> **Passage for review**
<<<<

Sunday, January 25th, 2009

“For every $1 billion we spend on transportation infrastructure, we get a 6-times multiplier effect and between 25,000 and 30,000 jobs created. . . . The Chinese are spending $600 billion over the next two years on infrastructure—while we are told we can only spend $40 billion?”

—Congressman Peter DeFazio (D-OR) to the House of Representatives

LNW_GCT.midQ: Why are Democrats bowing to Republican demands for tax cuts ($300 billions’ worth in a $825 billion package)—and cutting badly needed appropriations for the Army Corps of Engineers / infrastructure / mass transit projects to win unobtainable “bipartisan” support for the stimulus bill?

>>>>

> **Activity list**
A. Rewrite the infrastructure spending passage, starting with "LNW_GCT.midQ: Why are" and going on through "the stimulus bill?", and replace "stimulus bill" with "recovery bill".
B. Go on with the passage on infrastructure spending from the point where it stops.

[Data records]
<<<<

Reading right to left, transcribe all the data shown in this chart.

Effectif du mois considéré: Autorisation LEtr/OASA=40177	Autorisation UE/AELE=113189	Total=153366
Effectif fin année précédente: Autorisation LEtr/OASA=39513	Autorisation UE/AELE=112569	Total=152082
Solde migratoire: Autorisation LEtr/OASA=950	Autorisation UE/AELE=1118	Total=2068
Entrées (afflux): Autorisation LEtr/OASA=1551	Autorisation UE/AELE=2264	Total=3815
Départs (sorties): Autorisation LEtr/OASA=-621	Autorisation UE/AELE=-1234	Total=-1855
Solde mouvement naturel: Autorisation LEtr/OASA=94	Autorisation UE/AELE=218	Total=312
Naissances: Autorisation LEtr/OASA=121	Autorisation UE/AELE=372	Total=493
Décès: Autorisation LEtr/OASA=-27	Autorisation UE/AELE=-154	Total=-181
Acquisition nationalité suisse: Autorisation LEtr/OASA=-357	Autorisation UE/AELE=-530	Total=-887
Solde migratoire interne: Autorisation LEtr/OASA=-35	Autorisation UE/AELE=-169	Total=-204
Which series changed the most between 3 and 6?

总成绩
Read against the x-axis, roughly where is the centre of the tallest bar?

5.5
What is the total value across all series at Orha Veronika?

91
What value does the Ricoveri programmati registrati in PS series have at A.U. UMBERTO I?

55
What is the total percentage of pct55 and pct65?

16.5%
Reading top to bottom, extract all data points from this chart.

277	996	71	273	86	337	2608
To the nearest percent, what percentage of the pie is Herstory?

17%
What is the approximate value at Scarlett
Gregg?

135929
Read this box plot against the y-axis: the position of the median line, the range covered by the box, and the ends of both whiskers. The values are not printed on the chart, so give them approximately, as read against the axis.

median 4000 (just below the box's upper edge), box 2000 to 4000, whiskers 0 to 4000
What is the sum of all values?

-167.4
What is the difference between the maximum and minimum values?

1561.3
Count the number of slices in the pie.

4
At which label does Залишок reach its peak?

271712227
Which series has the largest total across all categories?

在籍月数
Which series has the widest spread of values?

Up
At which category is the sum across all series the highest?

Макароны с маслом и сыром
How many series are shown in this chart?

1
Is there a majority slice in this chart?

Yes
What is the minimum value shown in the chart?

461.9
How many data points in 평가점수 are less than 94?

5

>>>>

> **Responses to the exercise**
A.
LNW_GCT.midQ: Why are Democrats bowing to Republican demands for tax cuts ($300 billions’ worth in a $825 billion package)—and cutting badly needed appropriations for the Army Corps of Engineers / infrastructure / mass transit projects to win unobtainable “bipartisan” support for the recovery bill?

B.
Elana Schor at TalkingPointsMemo.com reports that the economic recovery package being considered in the House of Representatives gives “only $10 billion for rail and other public transportation projects, compared with $30 billion for roads.” The Senate Appropriations Committee is considering even less for mass transit projects: $9.5 billion. In a package projected to cost $825 billion, in a nation where public transit has been shortchanged for over a decade, that just ain’t enough. The U.S. spends about $12 billion each month in Iraq. Ten billion is as much as has been given to Goldman Sachs and Morgan Stanley (each) in the $700 billion bailout for banks and insurers—and only one-fifth of what Citigroup is getting.